Canada, the largest seal hunter in the world, allows more than 300,000 seals to be hunted each year (out of a population of estimated 7.4 million).
But the Canadian Department of Fisheries and Oceans, that oversees seal hunting, calls it a myth that the “Canadian government allows sealers to harvest seal pups.”
“The harvesting of harp seal pups (whitecoats) and hooded seal pups (bluebacks) is illegal in Canada and has been since 1987,” its website states. “The seals that are harvested are self-reliant, independent animals.”
Yet that is a wording on the very edge of the facts. It is true that hunting white-furred baby seals is forbidden. But the website fails to mention that baby harp seals only remain white until about the age of two weeks. Any baby seal older that that can be legally hunted.

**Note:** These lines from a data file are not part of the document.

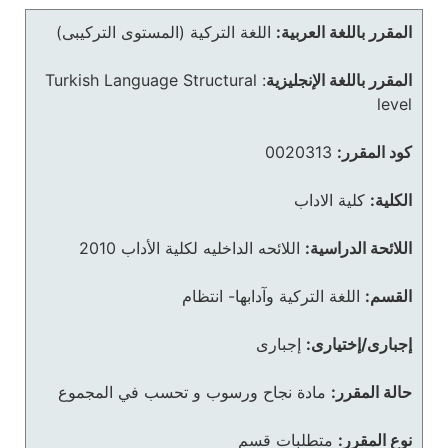
المقرر باللغة العربية:
اللغة التركية (المستوى التركيبى)
المقرر باللغة الإنجليزية
:
Turkish Language Structural
level
كود المقرر:
0020313
الكلية:
كلية الاداب
اللائحة الدراسية:
اللائحه الداخليه لكلية الأداب 2010
القسم:
اللغة التركية وآدابها- انتظام
إجبارى/إختيارى:
إجبارى
حالة المقرر:
مادة نجاح ورسوب و تحسب في المجموع
نوع المقرر:
متطلبات قسم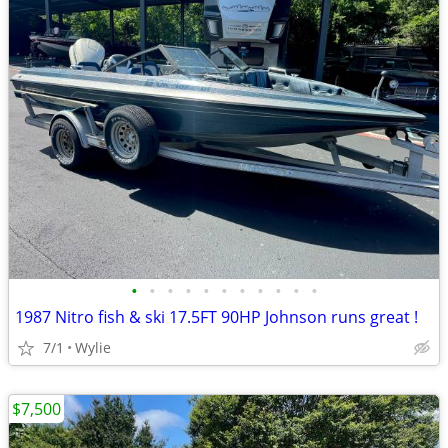
•
•
•
•
•
•
•
•
•
•
•
1987 Nitro fish & ski 17.5FT 90HP Johnson runs great !
7/1
Wylie
$7,500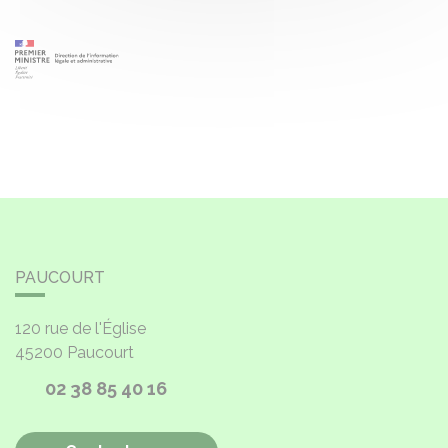
PAUCOURT
120 rue de l'Église
45200
Paucourt
02 38 85 40 16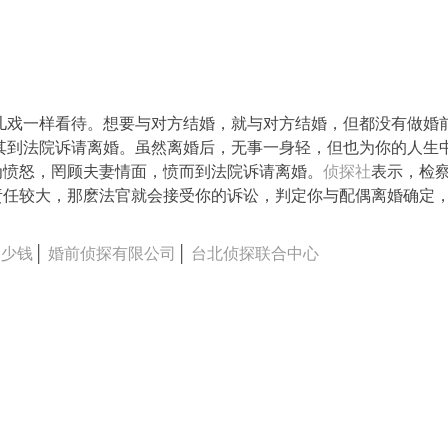
儿戏一样看待。想要与对方结婚，就与对方结婚，但都没有做婚
其到法院诉请离婚。虽然离婚后，无事一身轻，但也为你的人生
为愤怒，罔顾夫妻情面，愤而到法院诉请离婚。
侦探社
表示，检
责任较大，那麽法官就会接受你的诉讼，判定你与配偶离婚确定
多少钱
│
婚前侦探有限公司
│
台北侦探联合中心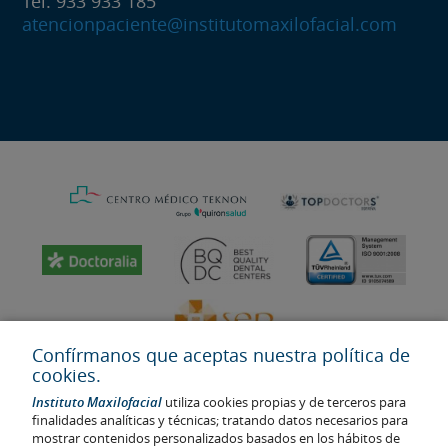
Tel: 933 933 185
atencionpaciente@institutomaxilofacial.com
Confírmanos que aceptas nuestra política de
cookies.
Instituto Maxilofacial
utiliza cookies propias y de terceros para
finalidades analíticas y técnicas; tratando datos necesarios para
mostrar contenidos personalizados basados en los hábitos de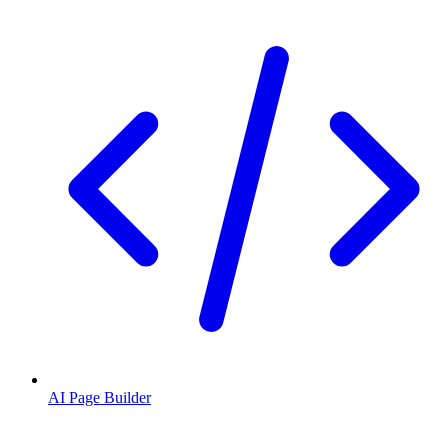
AI Page Builder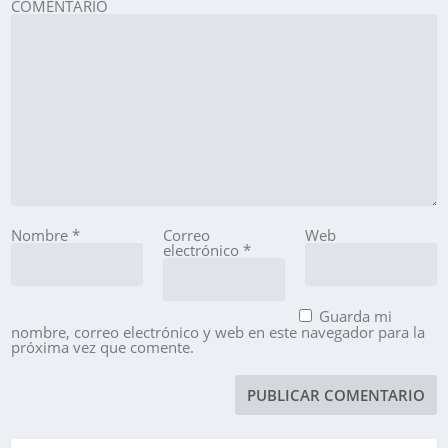
COMENTARIO
Nombre
*
Correo
Web
electrónico
*
Guarda mi
nombre, correo electrónico y web en este navegador para la
próxima vez que comente.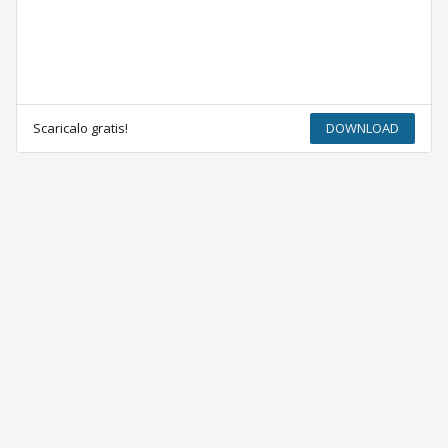
Scaricalo gratis!
DOWNLOAD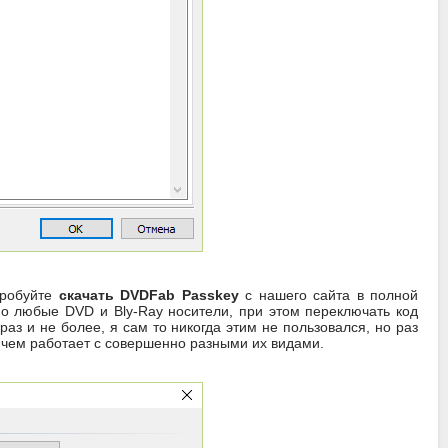
пробуйте
скачать DVDFab Passkey
с нашего сайта в полной
нно любые DVD и Bly-Ray носители, при этом переключать код
з и не более, я сам то никогда этим не пользовался, но раз
ричем работает с совершенно разными их видами.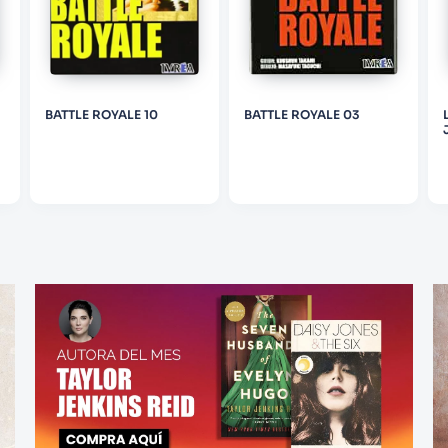
BATTLE ROYALE 10
BATTLE ROYALE 03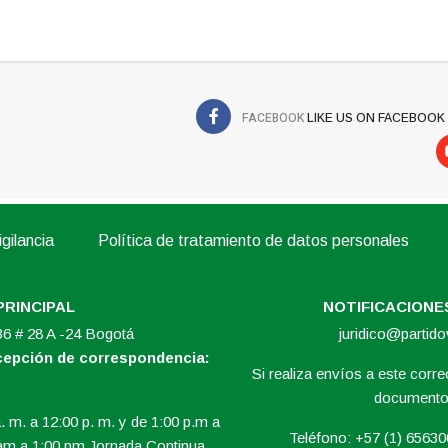
FACEBOOK
LIKE US ON FACEBOOK
gilancia
Política de tratamiento de datos personales
PRINCIPAL
NOTIFICACIONES
 36 # 28 A -24 Bogotá
juridico@partid
ecepción de correspondencia:
Si realiza envíos a este correo
documento 
. m. a 12:00 p. m. y de 1:00 p.m a
Teléfono: +57 (1) 6563
am a 1:00 pm Jornada Continua.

Calling such baby seal “self-reliant” and “independent” is also a controversial statement, though technically correct since the mother abandons a baby seal after just 12 days of feeding.
Yet baby seals older than 12 days are undeniably still puppies and so, yes, Canadian government allows sealers to kill seal pups.
To be sure, after decades of debates and counter measures, it seems baby seals are not hunted in a way any more cruel then other animals, meaning most are killed swiftly.
Still, killing a baby animal however “humanely” is for many simply inconceivable. Some wouldn’t eat lamb meat for the same reason. Though fewer seem concerned about eating chicken—technically still babies when slaughtered at the age of 5 to 14 weeks.